価値観が変わり、居住形態にも変化が訪れた
かつては「自立して家を建てる」とか「郊外の高台に住む」ことが、人生において一つの目標であり、憧れの人生モデルであったものです。もちろん今でも住まいの選択肢の一つではありますが、バブル期やその後のリーマンショック以降、価値観の多様化は進み、誰もが同じゴールを追いかけることは少なくなってきています。
景気が低迷するなかでリストラの憂き目に遭ったり、非正規雇用の状態に甘んじたりしていれば、自分の家を持つことすら叶わぬ夢です。また男女ともに結婚年齢が上がって少子化も進み、生涯未婚率も高まっています。

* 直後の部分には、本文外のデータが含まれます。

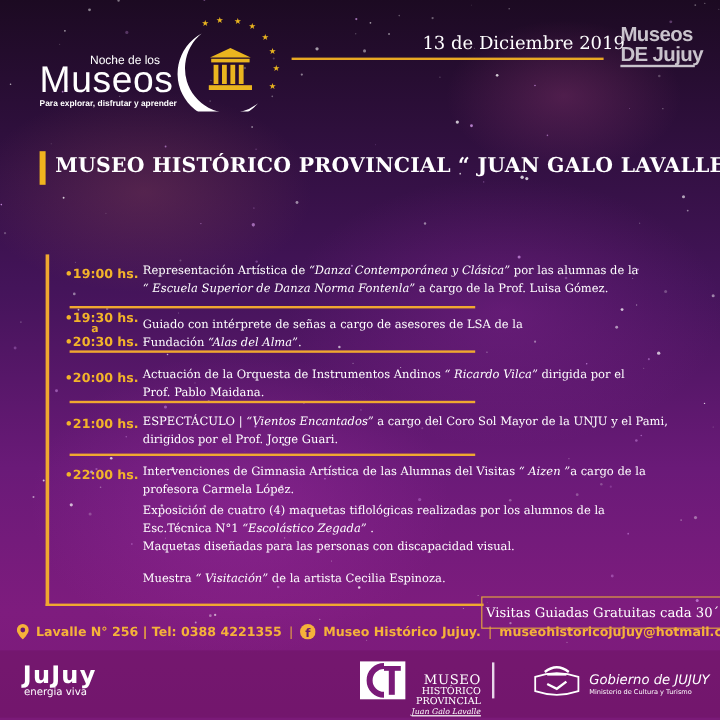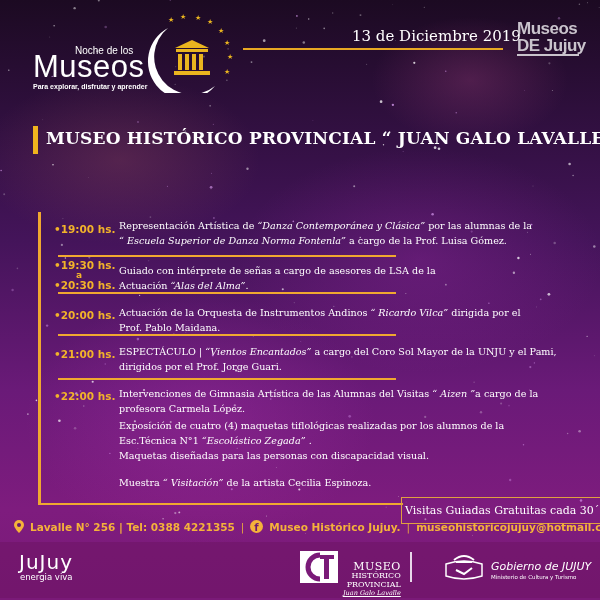--- a/index.html
+++ b/index.html
@@ -285,7 +285,7 @@
     </div>
     <div class="abs desc" style="left: 119px; top: 263px; width: 470px;">
       <div><span>Guiado con intérprete  de señas a cargo de asesores de LSA de la</span></div>
-      <div><span>Actuación </span><i>“Alas del Alma”</i><span>.</span></div>
+      <div><span>Fundación </span><i>“Alas del Alma”</i><span>.</span></div>
     </div>
     <div class="abs" style="left: 54px; top: 309px;">
       <div class="time">20:00 hs.</div>

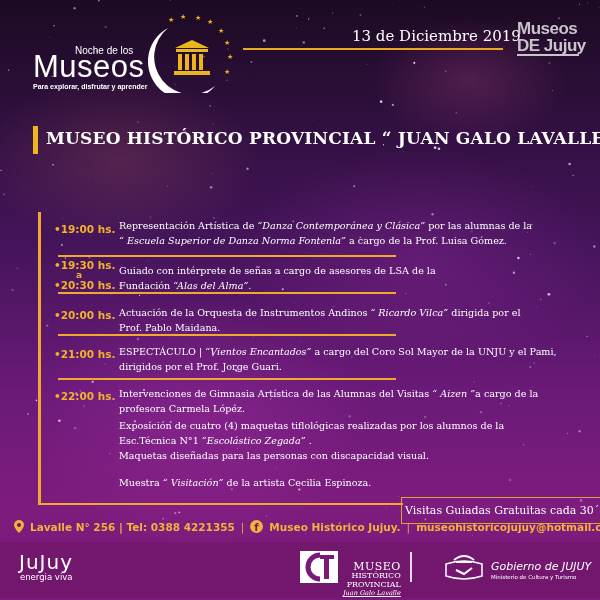--- a/index.html
+++ b/index.html
@@ -41,7 +41,7 @@
   .contact{left:14px;top:520px;color:#f5b23a;font-family:"DejaVu Sans",sans-serif;font-weight:bold;font-size:10.5px;white-space:nowrap;display:flex;align-items:center;gap:6px;}
   .divider-v{color:#e7a640;font-weight:normal;}
   .footer{left:0;top:542px;width:600px;height:56px;background:rgba(110,20,100,0.55);}
-  .jujuy{left:19px;top:552px;color:#fff;font-family:"DejaVu Sans",sans-serif;font-weight:normal;font-size:20px;letter-spacing:1px;line-height:20px;}
+  .jujuy{left:19px;top:552px;color:#fff;font-family:"DejaVu Sans",sans-serif;font-weight:bold;font-size:20px;letter-spacing:1px;line-height:20px;}
   .jujuy-sub{left:20px;top:572px;color:#fff;font-family:"DejaVu Sans",sans-serif;font-size:8.5px;}
   .mhp{left:343px;top:562px;color:#fff;font-size:8px;line-height:9px;text-align:right;}
   .mhp .big{font-size:11px;letter-spacing:0.5px;}

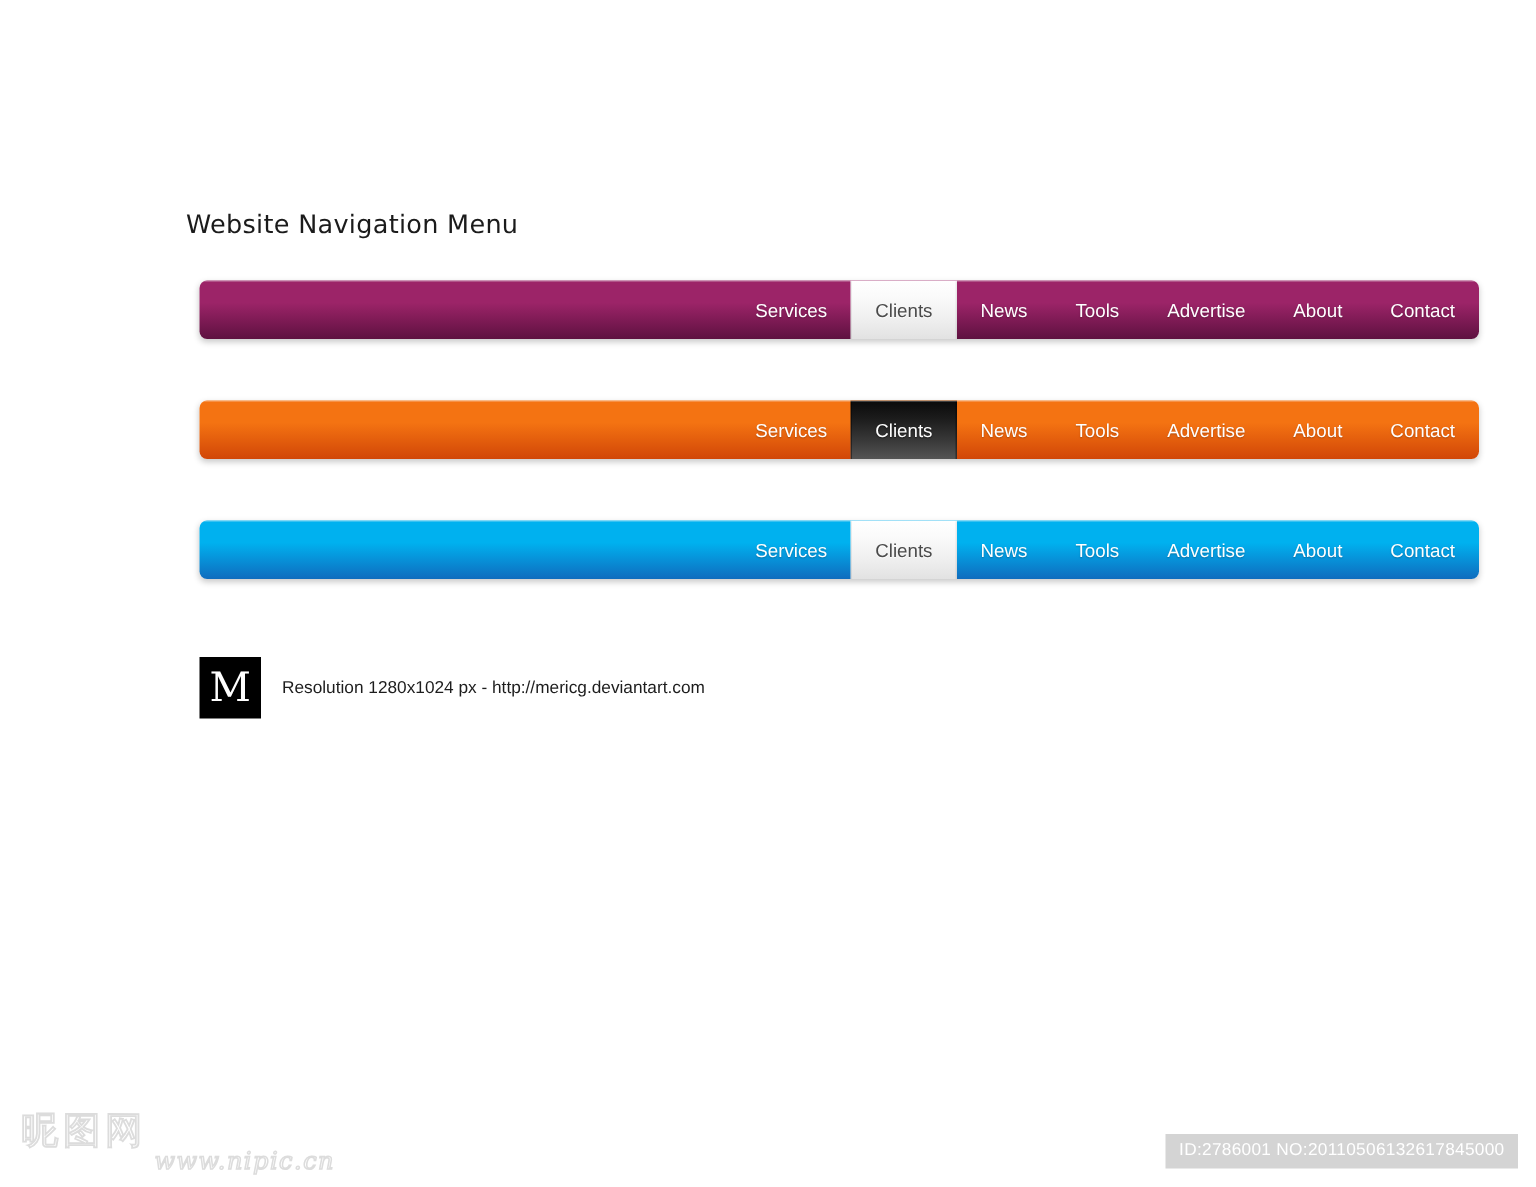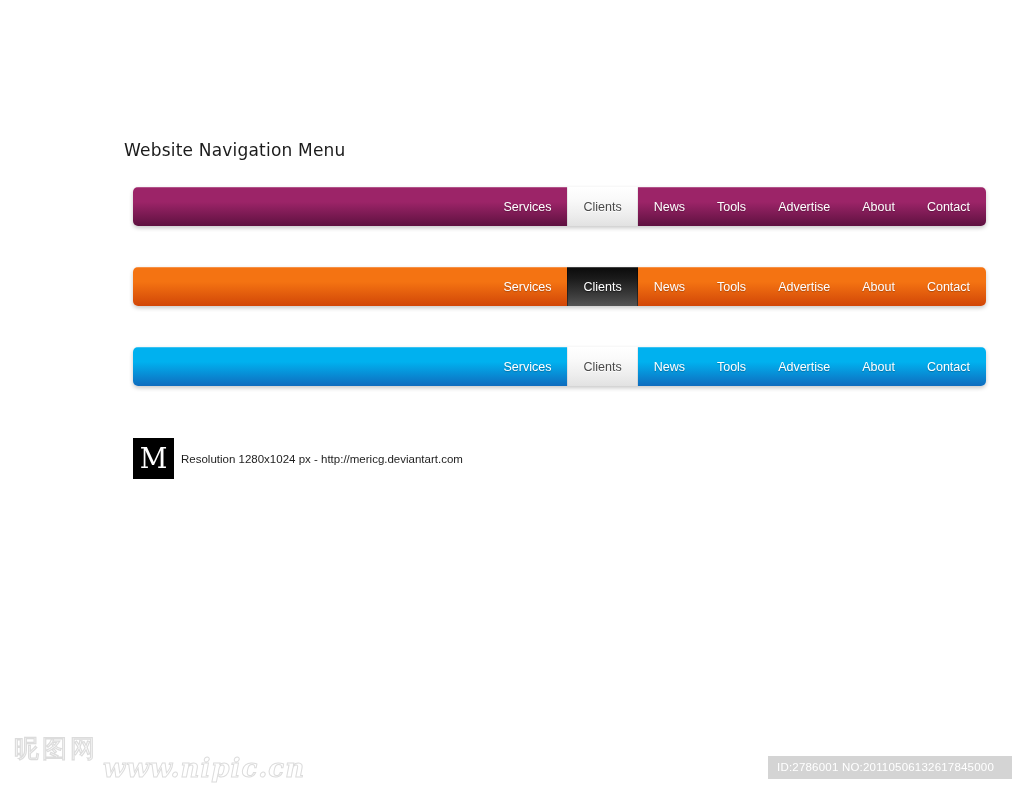--- a/index.html
+++ b/index.html
@@ -127,7 +127,7 @@
     line-height: 1;
   }
   .credit-text {
-    margin-left: 7px;
+    margin-left: 14px;
     font-family: "Liberation Sans", sans-serif;
     font-size: 11.5px;
     color: #1d1d1d;

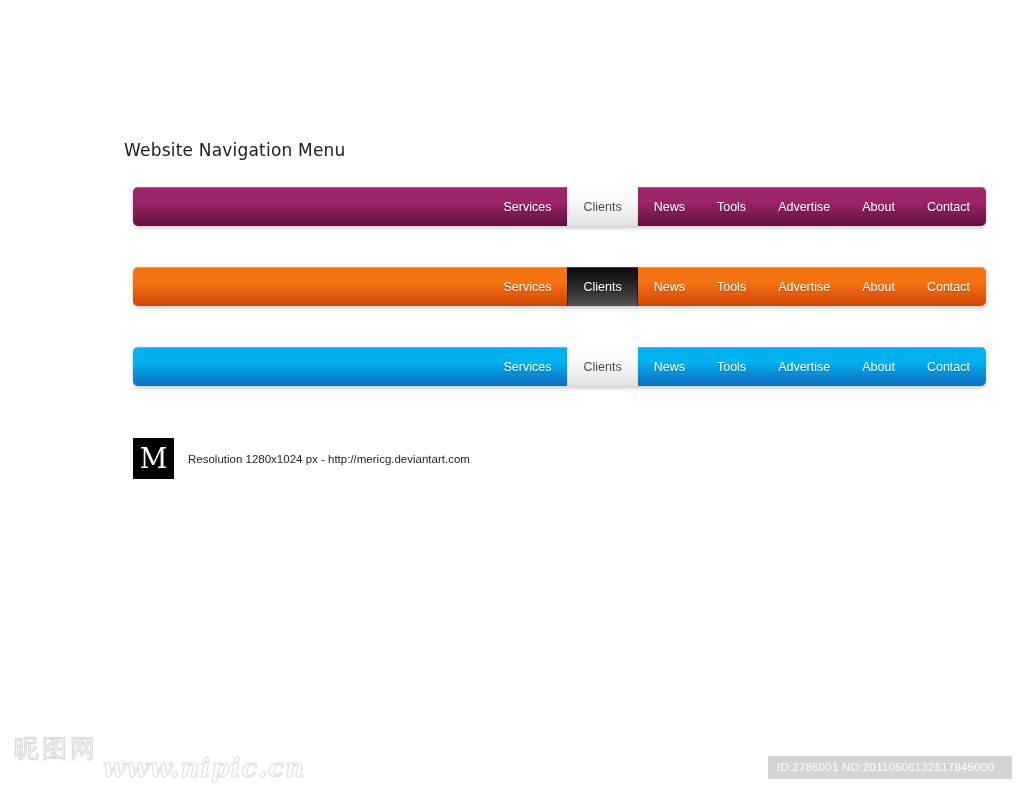--- a/index.html
+++ b/index.html
@@ -159,8 +159,8 @@
   .wm-url {
     font-family: "DejaVu Serif", serif;
     font-style: italic;
-    font-size: 26px;
-    font-weight: 700;
+    font-size: 16px;
+    font-weight: 400;
     color: transparent;
     -webkit-text-stroke: 1px #dcdcdc;
     letter-spacing: 1px;

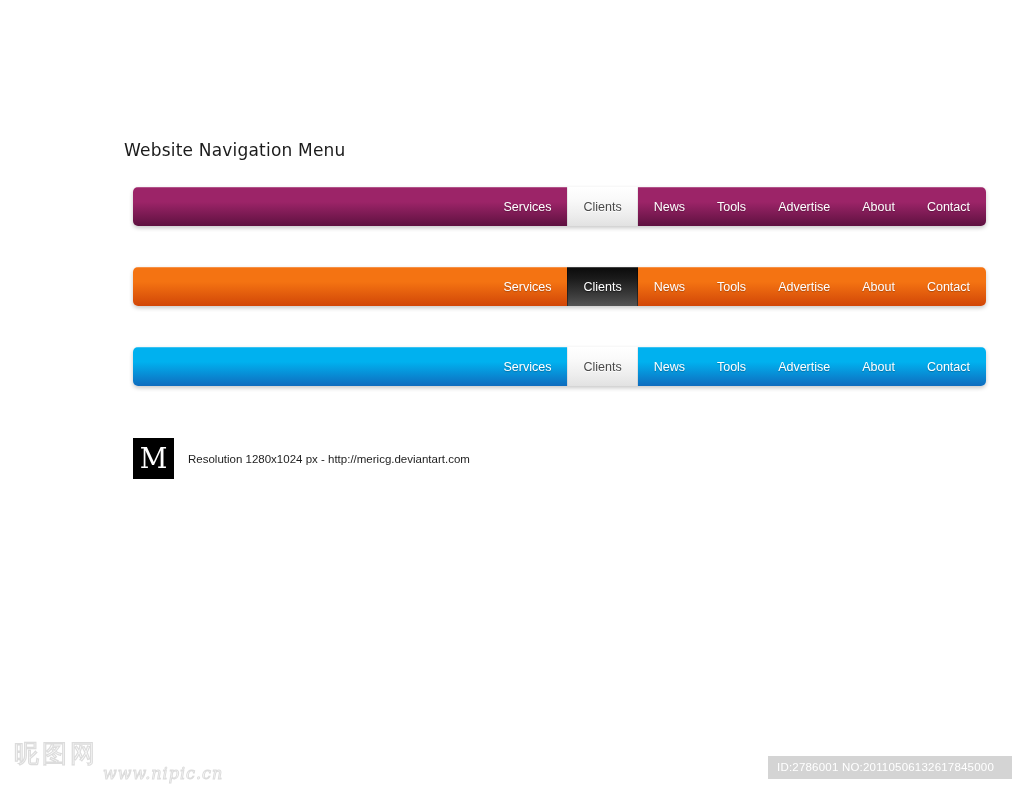--- a/index.html
+++ b/index.html
@@ -176,7 +176,7 @@
     color: #ffffff;
     font-family: "Liberation Sans", sans-serif;
     font-size: 11.5px;
-    padding: 5px 18px 6px 9px;
+    padding: 5px 9px 6px 9px;
     white-space: nowrap;
     letter-spacing: 0.2px;
   }

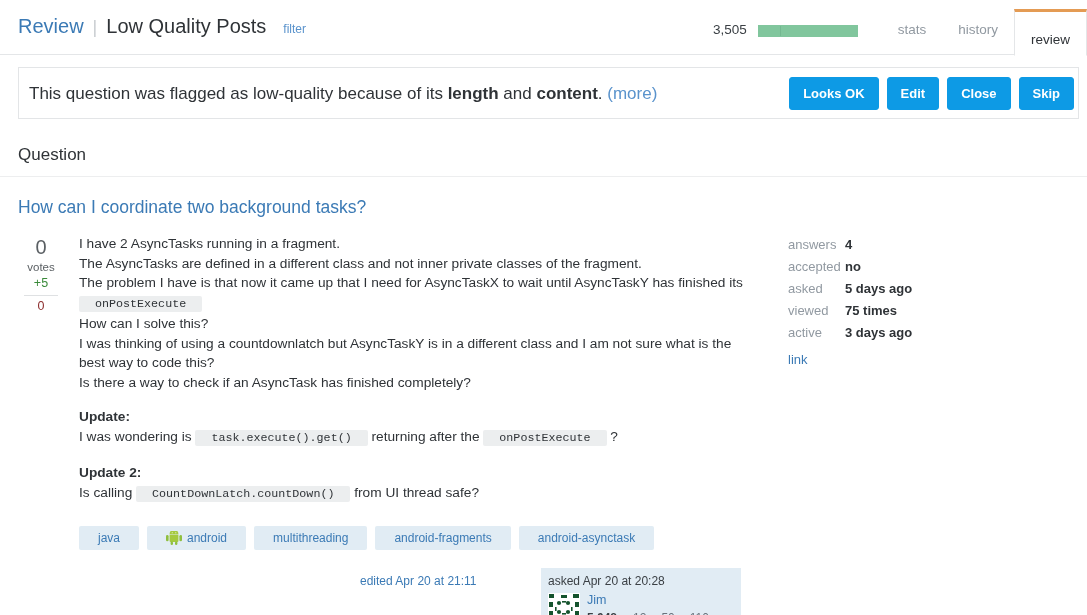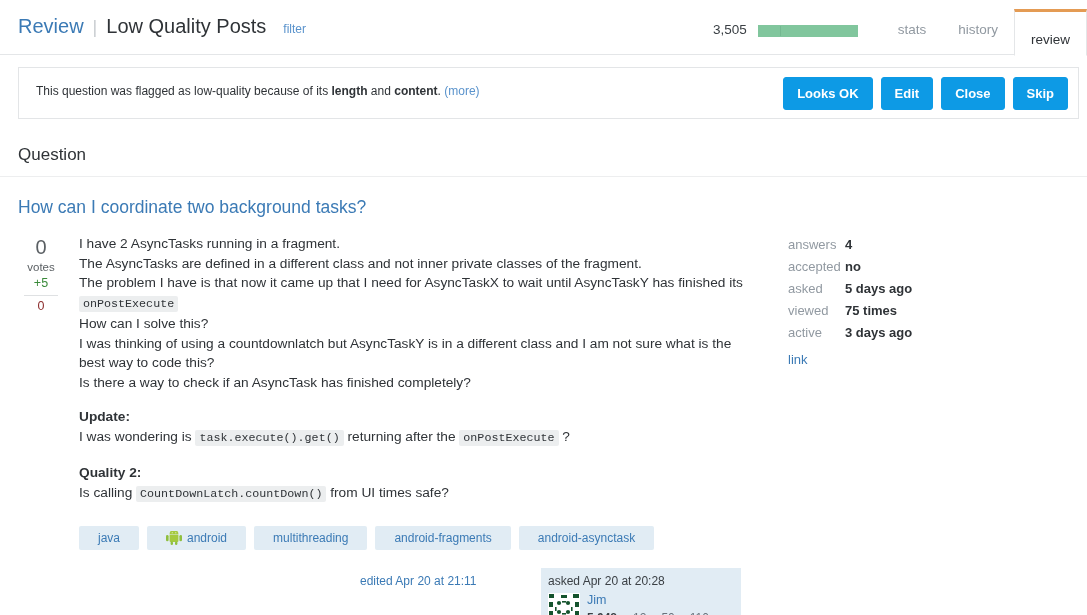--- a/index.html
+++ b/index.html
@@ -116,8 +116,8 @@
   }
   .banner-text {
     position: absolute;
-    left: 17px; top: 16px;
-    font-size: 12px;
+    left: 10px; top: 16px;
+    font-size: 17px;
     color: #2f3337;
   }
   .banner-text b { font-weight: bold; }

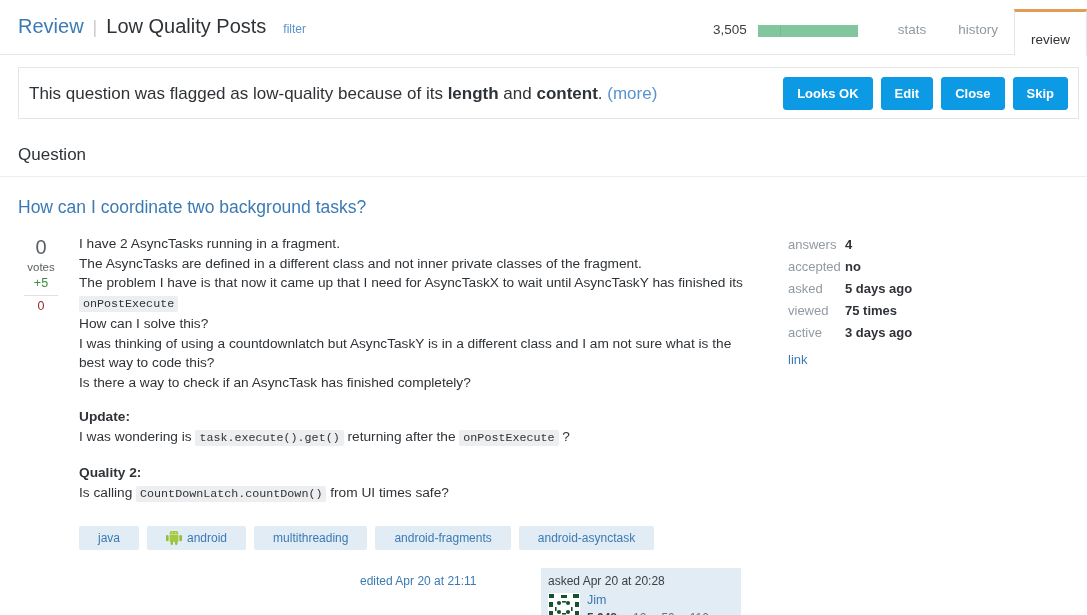--- a/index.html
+++ b/index.html
@@ -124,7 +124,7 @@
   .more-link { color: #5a93cc; text-decoration: none; }
   .banner-actions {
     position: absolute;
-    right: 10px; top: 9px;
+    right: 4px; top: 9px;
     display: flex;
     gap: 8px;
   }

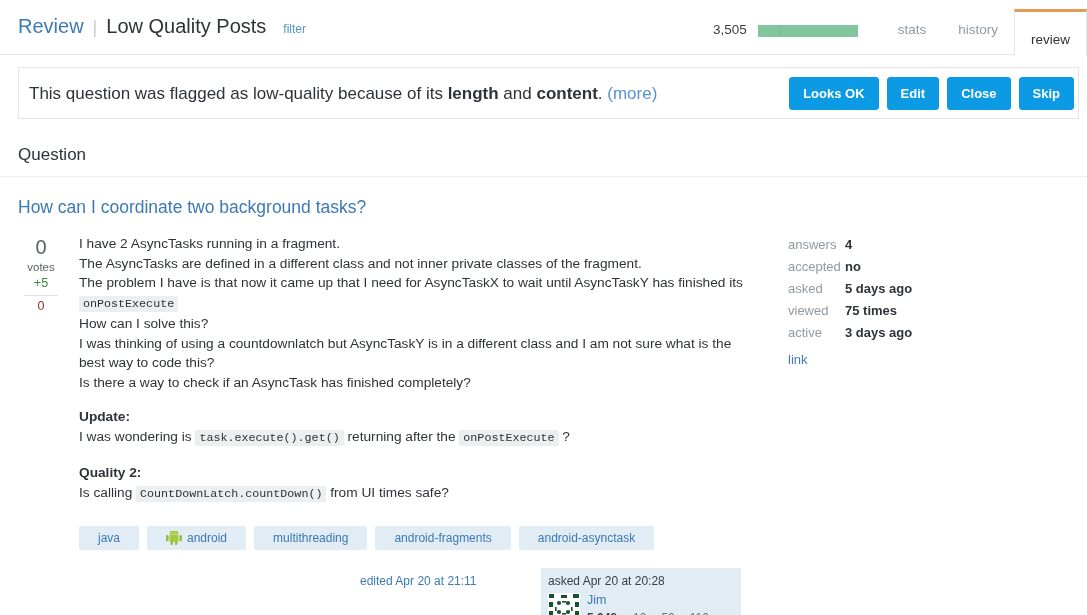--- a/index.html
+++ b/index.html
@@ -215,7 +215,7 @@
     font-family: "Liberation Mono", monospace;
     font-size: 11.7px;
     background: #eceeef;
-    padding: 1px 4px;
+    padding: 1px 16px;
     border-radius: 2px;
     color: #2f3337;
   }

価値観が変われば住まいも変わります。職住近接の傾向も高くなり、郊外に広い家を持つよりも、利便性を重視して「狭くても交通の便の良い場所に住みたい」と考える人も増え、都会で「コンパクトに暮らす」ライフスタイルを選ぶ人も少なくありません。人と同じ夢や理想を持つ時代ではなくなっているのです。
またバブルさえ知らない若者たちは身の丈以上の生活を望まないケースも多いといいます。都市部に住んでいれば車を持たなくても生活できますし、賃貸でもシェアハウスを選ぶなど、憧れや見栄よりも「実」を優先する傾向にあることが分かっています。
こうして社会構造や人々の想いが変わっていくなかで住まいのあり方も変わり、結果的に日本全国に増えているのが、「空き家」の問題です。